** Opening EXERCISE TEXT block **

Predictably unpredictable

Remembering Serge Gainsbourg on the anniversary of his birth.

Elegant and tactless, charmingly "ugly", often inopportune like a bad joke coming too late, Lucien Ginsburg was born on 2 April 1928 in Paris to Russian-Jewish parents. "I was born under a lucky star ... a yellow one," he once ironically remarked referring to the star of David he had to wear on his arm as a kid when Paris opened its doors to the nightmare of Nazism.

It was a live performance by Boris Vian that allegedly inspired the singer-to-be: Vian's idiosyncratic provocations and ironic cynicism, Serge Gainsbourg later confessed, were a great influence on his decision to take to the piano in (un)popular fashion. Unapologetically improper, Gainsbourg survived his fame through constant and unpredictable innovation. From smoky jazz bars to symphonic pop, from "le yéyé" to roots dub, passing by Nazi rock and rap, the restless trajectory he drew underscores his inability to conform.

Recently commemorated with a lame and derivative biopic, Monsieur Gainsbourg himself, true to his insubordinate curiosity and obtrusive genius, traversed le septième art on his own, unique, terms. Besides sound-tracking more than 50 films, whose scores often outshined their not exactly memorable visual counterpart, Gainsbourg briefly stood behind the camera. In 1976, borrowing the title from his international hit Je T'Aime Moi Non Plus, he staged an anomalous tale of uncompromising love. Reminiscent of the stiff acting and wooden mise-en-scène of Paul Morrisey's films, Je T'Aime is a bizarre sex-western of startling profundity.

** Closing EXERCISE TEXT block **

▶ **EXERCISES**
1) Please copy every one of the camera calibration records below line for line, leaving the pictures out of your answer.
2) Carry on the article about Serge Gainsbourg from the point where it stops.
The Serge Gainsbourg article and the camera records that come next are unrelated material.

** Opening COLLECTED MATERIAL block **

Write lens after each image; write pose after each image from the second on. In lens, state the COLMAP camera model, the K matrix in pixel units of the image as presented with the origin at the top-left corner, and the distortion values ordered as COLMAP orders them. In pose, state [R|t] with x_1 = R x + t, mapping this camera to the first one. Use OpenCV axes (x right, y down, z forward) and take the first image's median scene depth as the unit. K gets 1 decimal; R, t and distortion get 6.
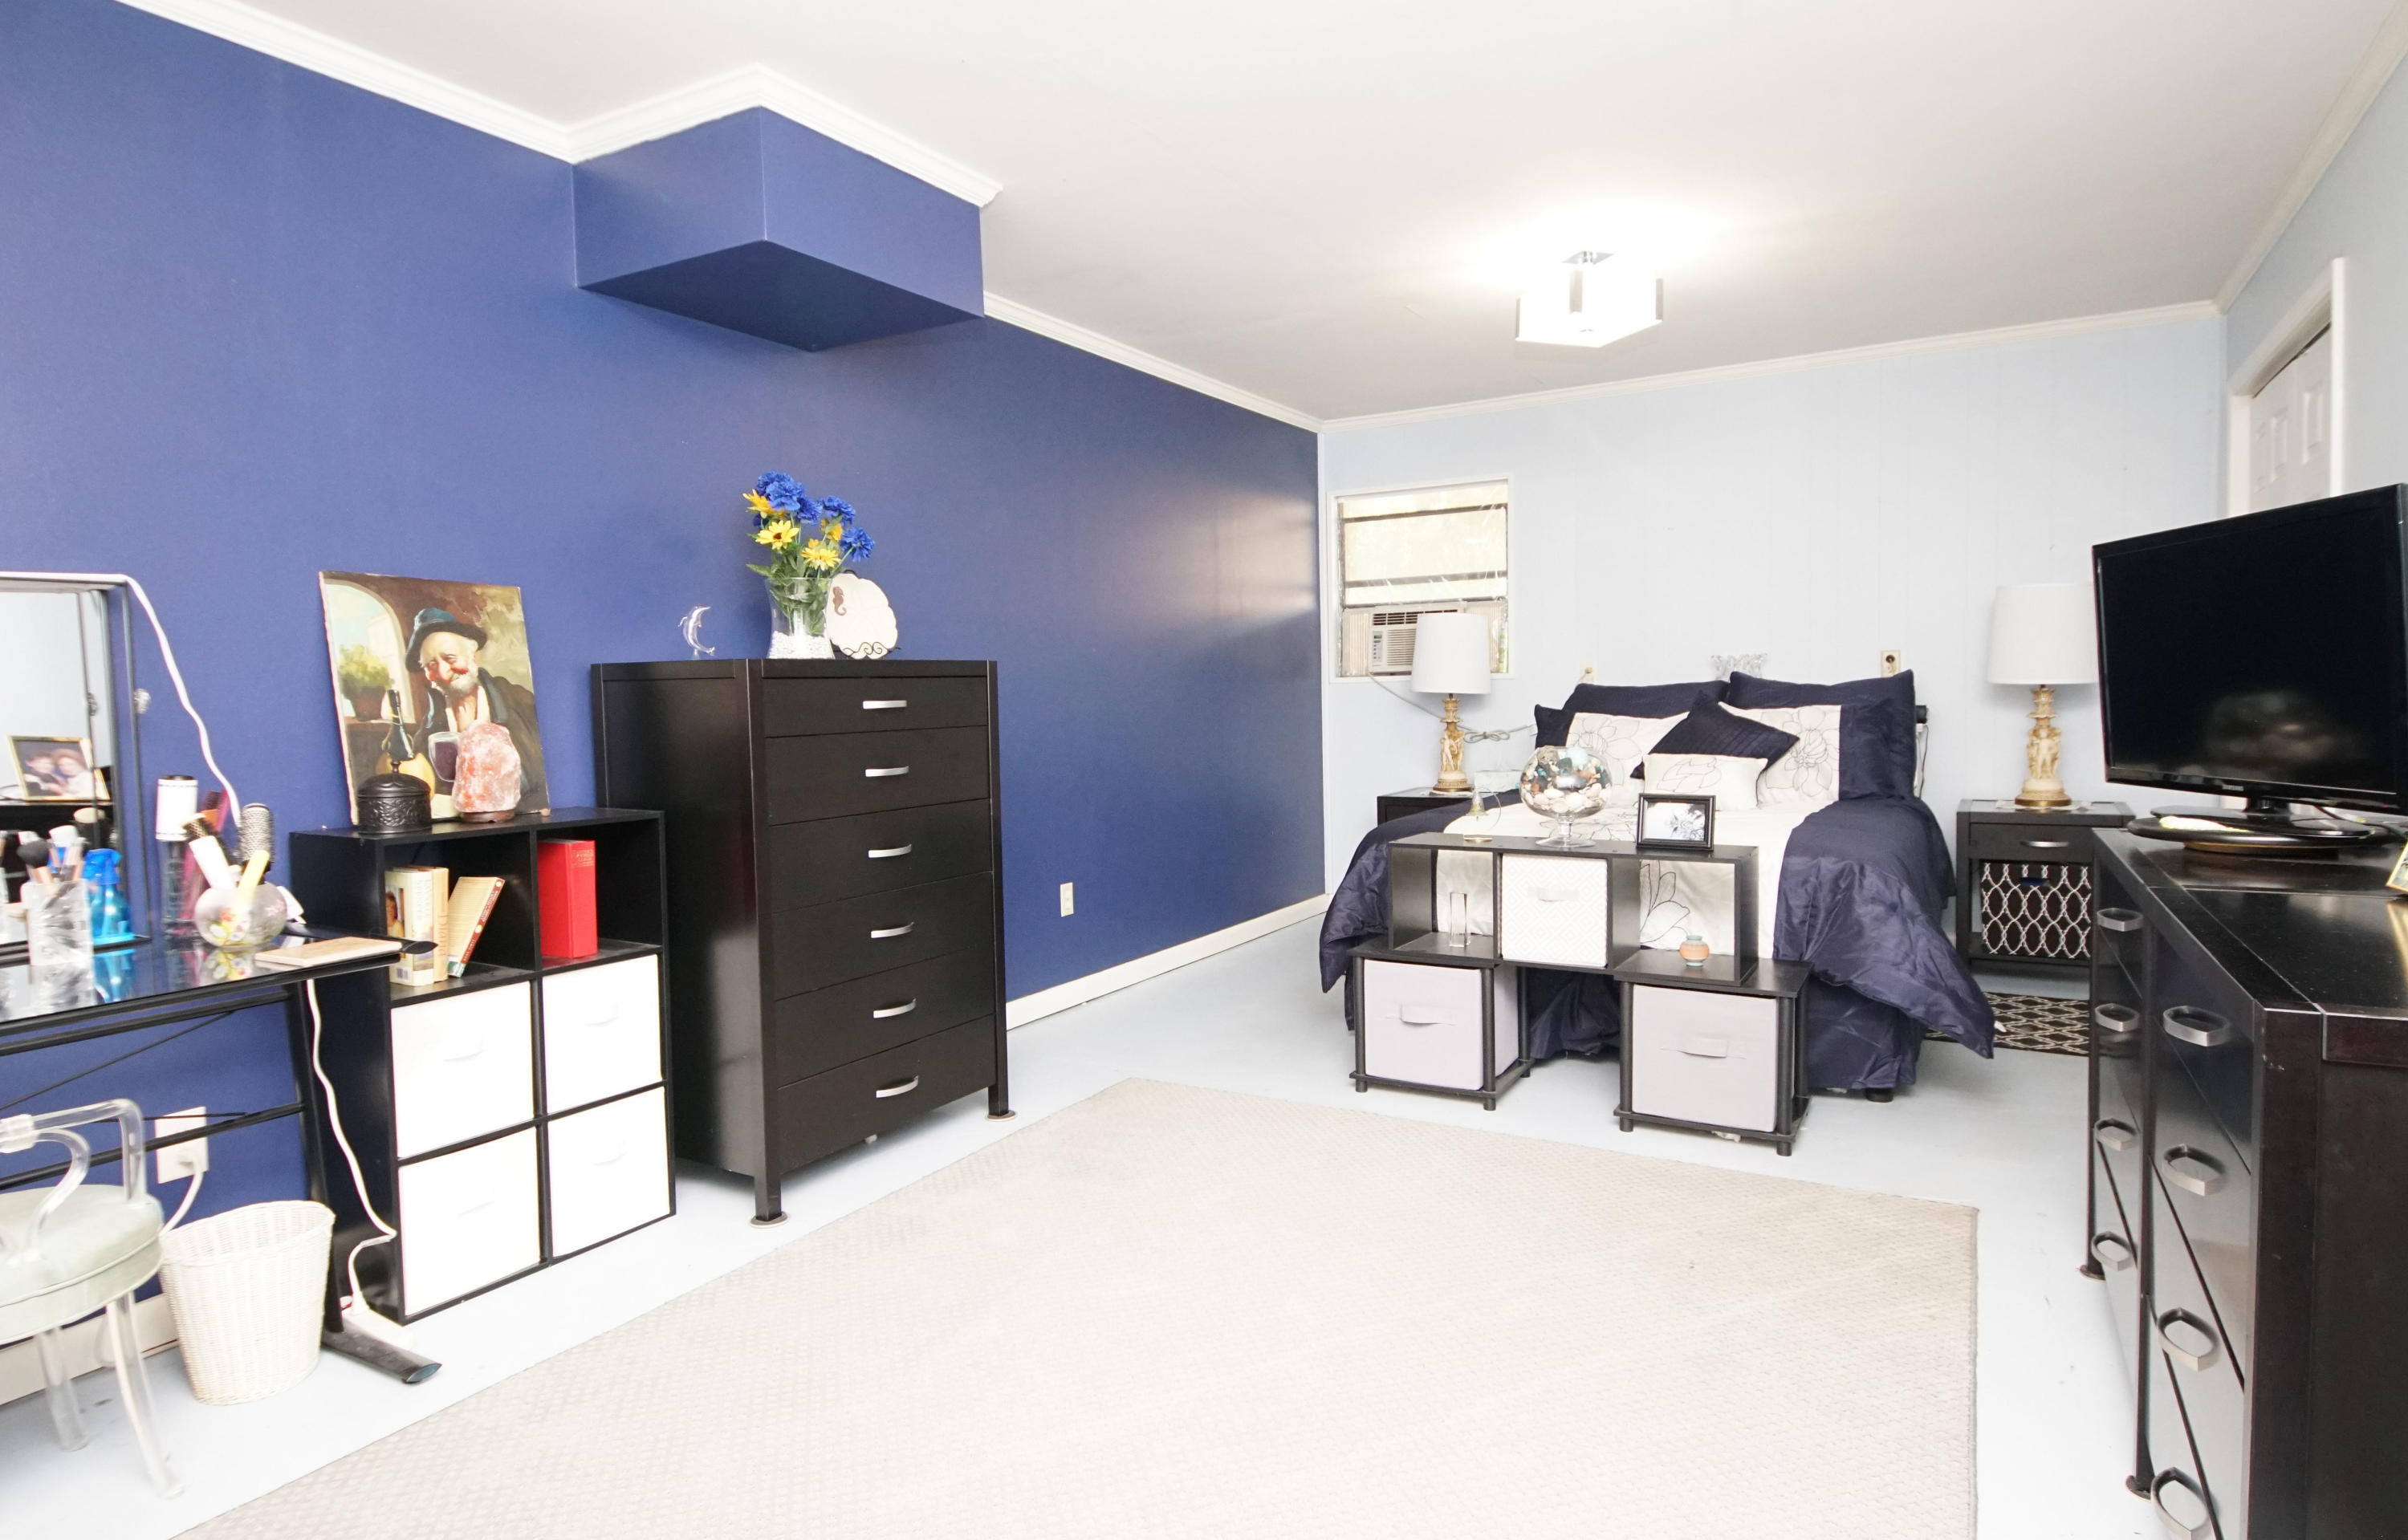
lens RADIAL K [[1408.8, 0, 1207.6], [0, 1408.8, 714.4], [0, 0, 1]] dist [0.068712, 0.000086]
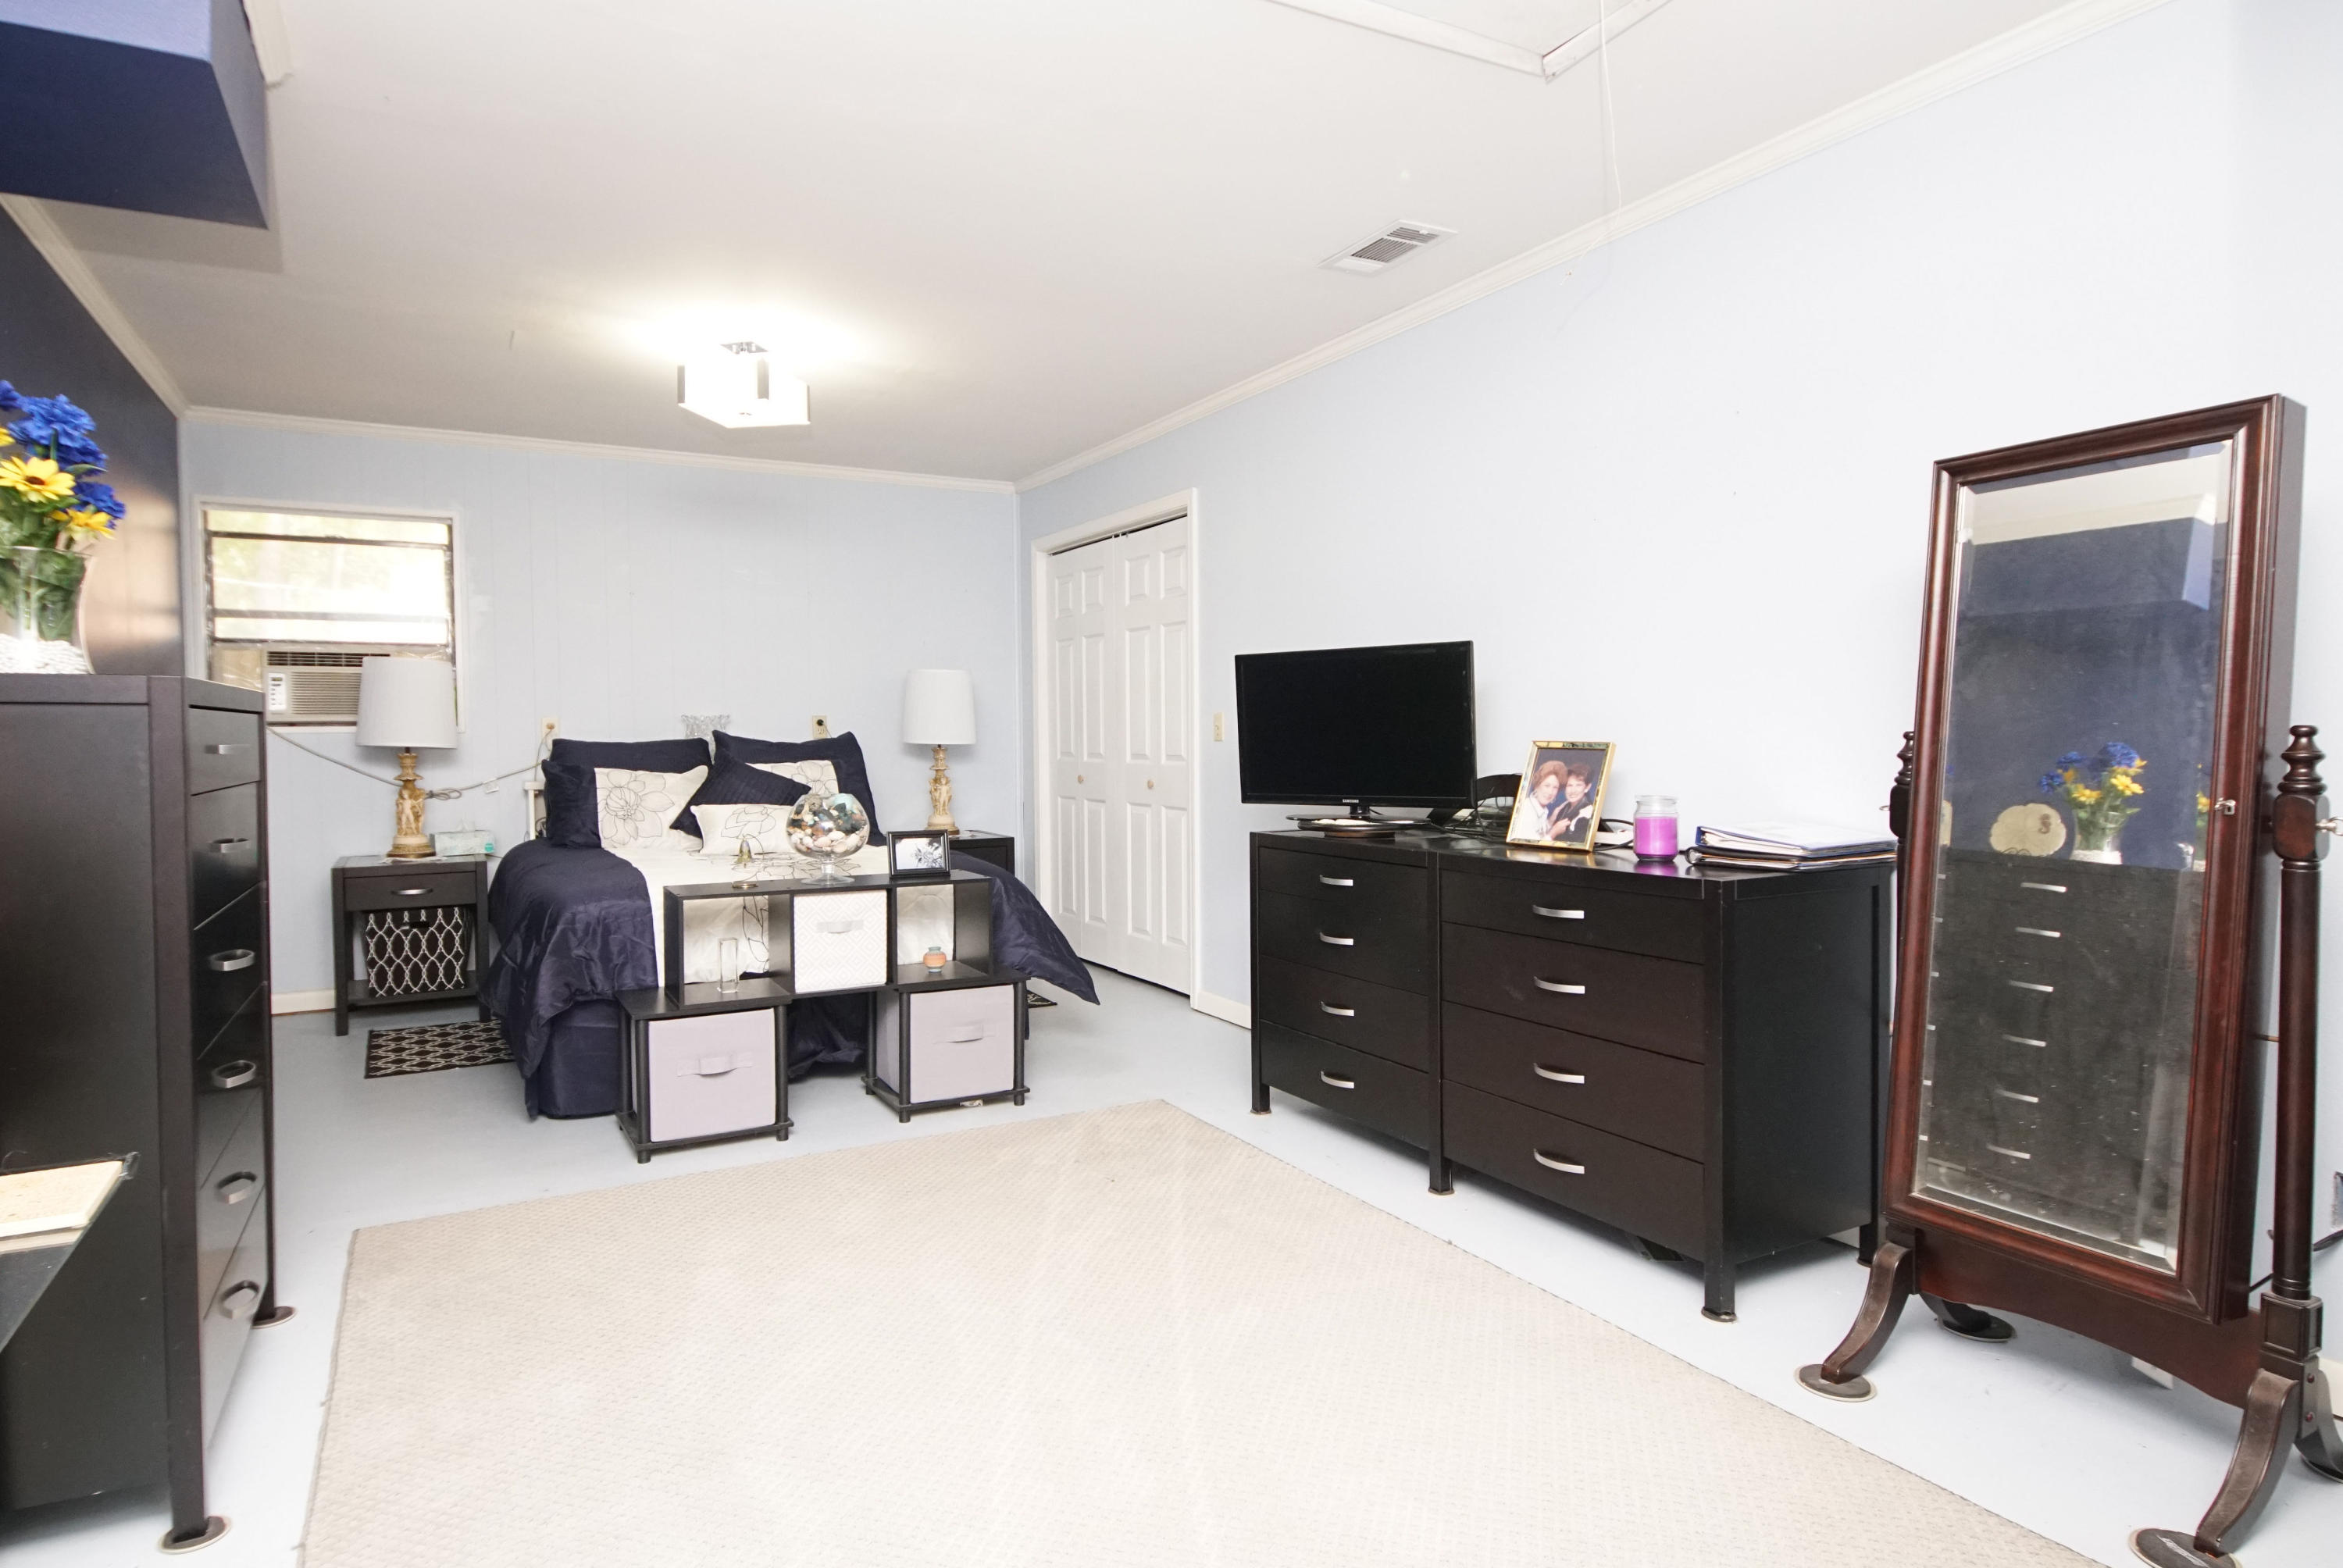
lens RADIAL K [[1255.0, 0, 1150.6], [0, 1255.0, 782.0], [0, 0, 1]] dist [0.036412, -0.031987]
pose [[0.497528, -0.014177, 0.867332, -0.332438], [0.010980, 0.999889, 0.010045, 0.004848], [-0.867379, 0.004525, 0.497628, 0.209654]]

** Closing COLLECTED MATERIAL block **

▶ **ANSWER SECTION**
1)
Write lens after each image; write pose after each image from the second on. In lens, state the COLMAP camera model, the K matrix in pixel units of the image as presented with the origin at the top-left corner, and the distortion values ordered as COLMAP orders them. In pose, state [R|t] with x_1 = R x + t, mapping this camera to the first one. Use OpenCV axes (x right, y down, z forward) and take the first image's median scene depth as the unit. K gets 1 decimal; R, t and distortion get 6.
lens RADIAL K [[1408.8, 0, 1207.6], [0, 1408.8, 714.4], [0, 0, 1]] dist [0.068712, 0.000086]
lens RADIAL K [[1255.0, 0, 1150.6], [0, 1255.0, 782.0], [0, 0, 1]] dist [0.036412, -0.031987]
pose [[0.497528, -0.014177, 0.867332, -0.332438], [0.010980, 0.999889, 0.010045, 0.004848], [-0.867379, 0.004525, 0.497628, 0.209654]]

2)
A gay garbage truck driver (Joe D'Alessandro) falls in love with a boyish looking waitress (Jane Birkin) but can only love her via her posterior. While the song had desecrated the trite clichés of love songs with the steamy chorus "I love you, me neither" and scandalised with its impudent groans, the film functions almost in an inverse fashion. Through what at first sight may seem a gratuitous and idiotic narrative device, Gainsbourg composes the ultimate romance, transcending the barriers of gender to celebrate the universality of the noblest sentiment. As the fornicating couple has it: "the important is not where you put it, the important is to love."

A final episode worth considering: Forgotten until 2002, when the Parisian Radio Communauté Juive broadcasted it for the first time, "Le sable et le Soldat" was commissioned by the cultural attaché of the Israeli embassy to the French singer. Written in 1967 with the six-day war against Egypt looming on the horizon, the song is a hymn to the Tsahal, the Israeli army that would shortly after crush Nasser's forces. The lyric runs: "I will defend the sand of the Promised Land against all enemies/the Goliaths from the pyramids will back down in front of the star of David/I will defend the sand of Israel."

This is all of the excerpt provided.